So here we are, each before his / her screen, in our respective space and time, interfacing. And, regardless of what’s going on around and within said screen, at this moment we are all unquestionably alone. Our attention is focused. There is a vague, pale glow on our fingertips and nails, on the points of our noses, and reflecting in our eyes – and there is something hypnotic about it all.
In a different tab, we can instantly view a running stream of information on the lives of our friends and enemies, and perhaps more than a couple of strangers. This stream is updated with the latest, up to the minute changes, comprising an easy to access and easy to read dossier of private life fragments, the likes of which would likely have taken the FBI days, months, or years of hard field work to compile only a few short years ago. I suppose now all they’ve got to do is “friend” us and then double check when needed. But then, it’s not like we have anything to hide, right?
At any moment, and at will, we can access any manner of entertainment or diversion, from the purely escapist romp, to the most extreme or lurid erotic fantasy – and anything in between, of course, good and bad and neutral. Our minds can walk down the streets of foreign cities – at the very least the vivid photographic imprints thereof – or through entirely imaginary spaces – we can talk to complete strangers under the veil of almost total anonymity, and we can read the entire works of William Shakespeare, if we so choose.
And, of course, many of us, very much like yours truly, see the need to add to the cacophony, to send forth a burst of ourselves, little thoughts and opinions here and there, with the illusion or hope that those bits and pieces, in the grand scheme of things, actually “matter.” We communicate, or try to, in this very exciting and technically brilliant world, for the same reasons anyone ever does or ever did, whether they were read/heard or not.
And while we do, undoubtedly communicate, and while I am hardly a Luddite, and would not stoop to blindly condemn this new (but rapidly aging) cyberworld so many of us live in, we cannot claim that this ghostly meeting of ours is without its sour side. Take me, for example, sitting here, hammering out these words. The first question is, perhaps, the ubiquitous “why?”. The “what?” follows as almost an afterthought. The “how,” of course, is for the skilled engineers to know. And then it comes around and back again to the “why?” and the many derivations thereof (“for whom?”, “for what?”, and etc.).
And while writing is nearly always a painful and solitary act, writing in this ether-world (surrounded by dislocated bits and pieces of one’s “social life” suspended as silent, fleshless pixels) can, on occasion, give rise to brand new species of loneliness and wonder. And none of it, of course, is new. It started perhaps with the Television, and perhaps with the radio, and perhaps with the printing press. It has just never been this “interactive” before all this “Social Media” stuff came about, and hence has never been nearly as immersive. And, most importantly, never has this much “data” been generated at such a rapid rate.

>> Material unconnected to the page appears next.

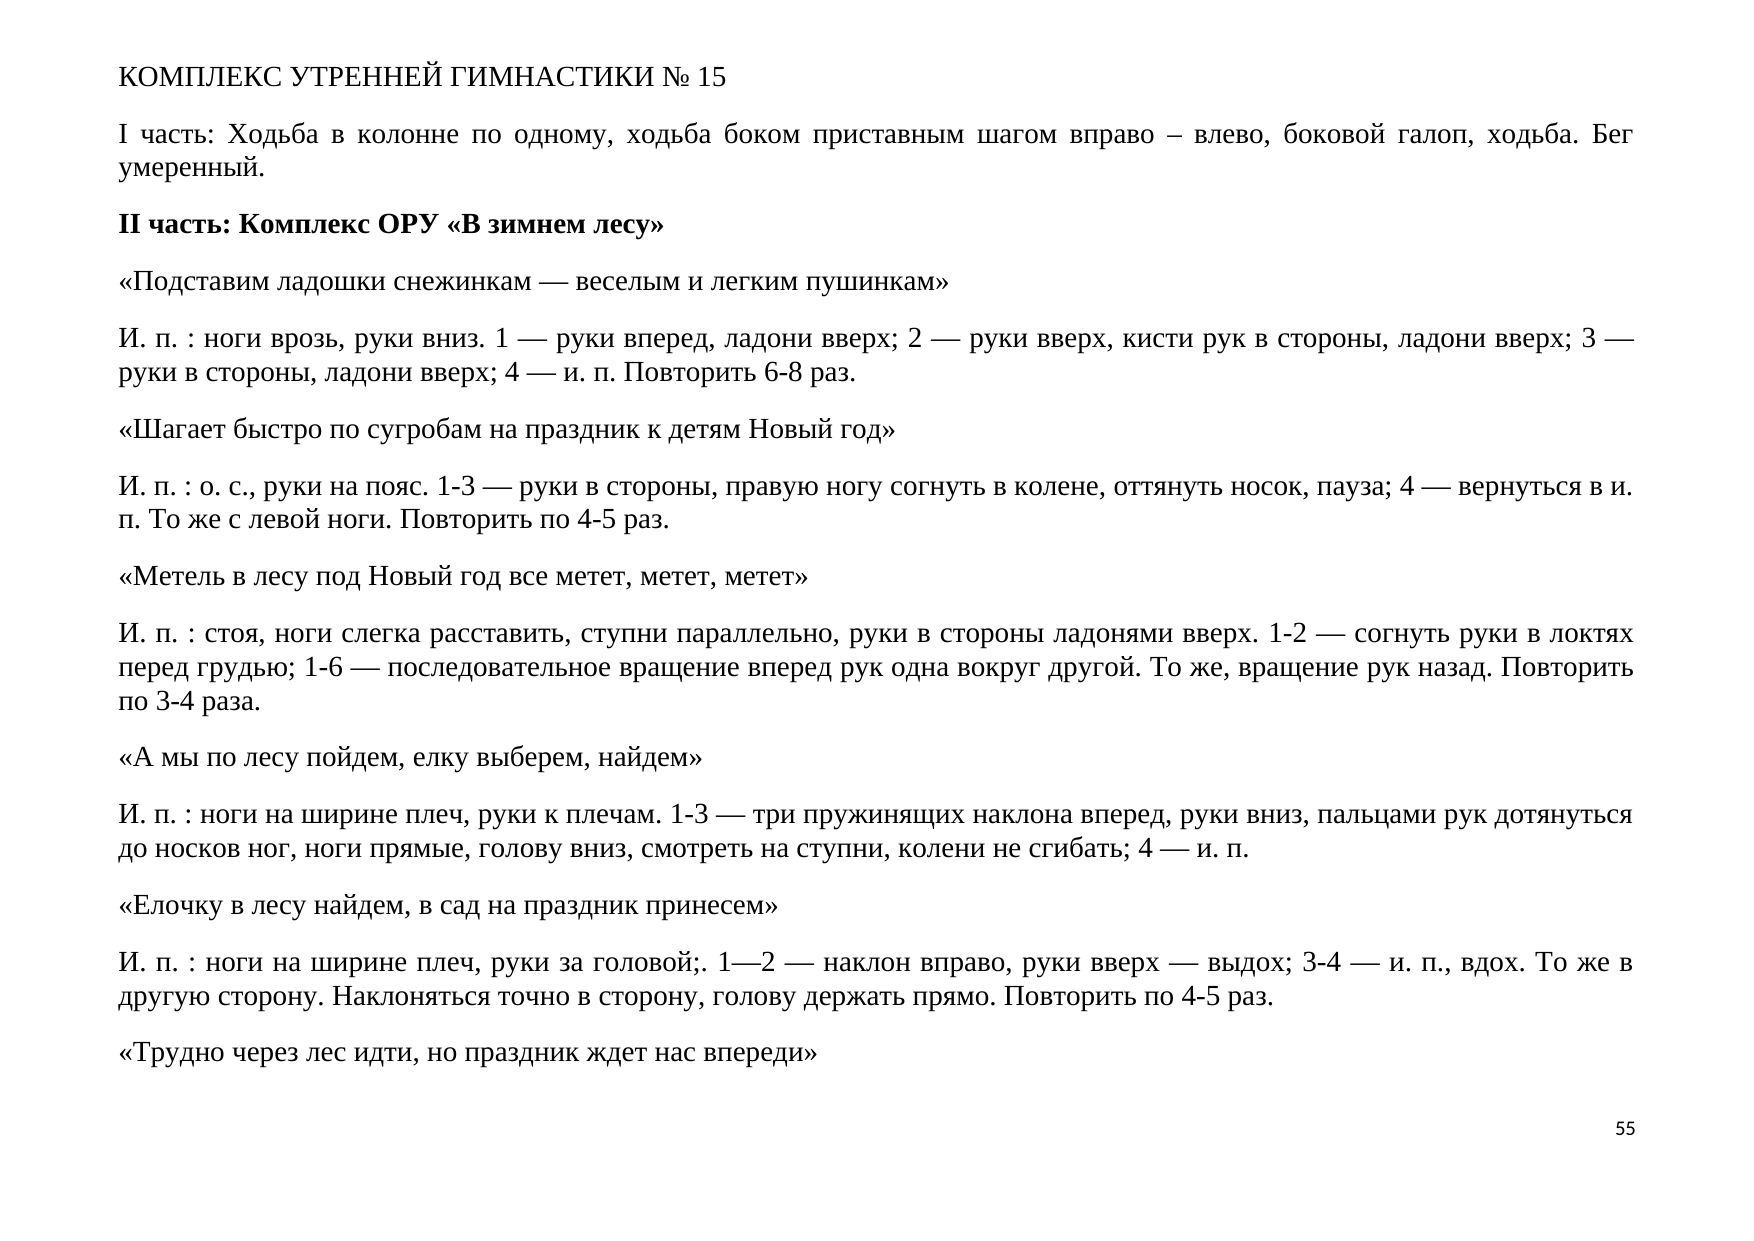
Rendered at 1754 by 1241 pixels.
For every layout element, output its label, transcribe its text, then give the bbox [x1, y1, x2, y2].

All this, as well as the pros and cons, has been discussed at length and with a great deal more insight, elsewhere. All of the above is merely a preface to a simple observation. The inner world is expanding outward in a strange new way – our minds are either sprouting active proxies or leaving behind shells of attempted communication in cyberspace. Wastelands and gardens are forming. Memes are emerging and mutating and dying. Every minute, this brave new world expands and explodes anew. Every day it is different. And, though we have all this power at our fingertips, that entire monstrous and fascinating world, we are still just as lonely as we’ve ever been.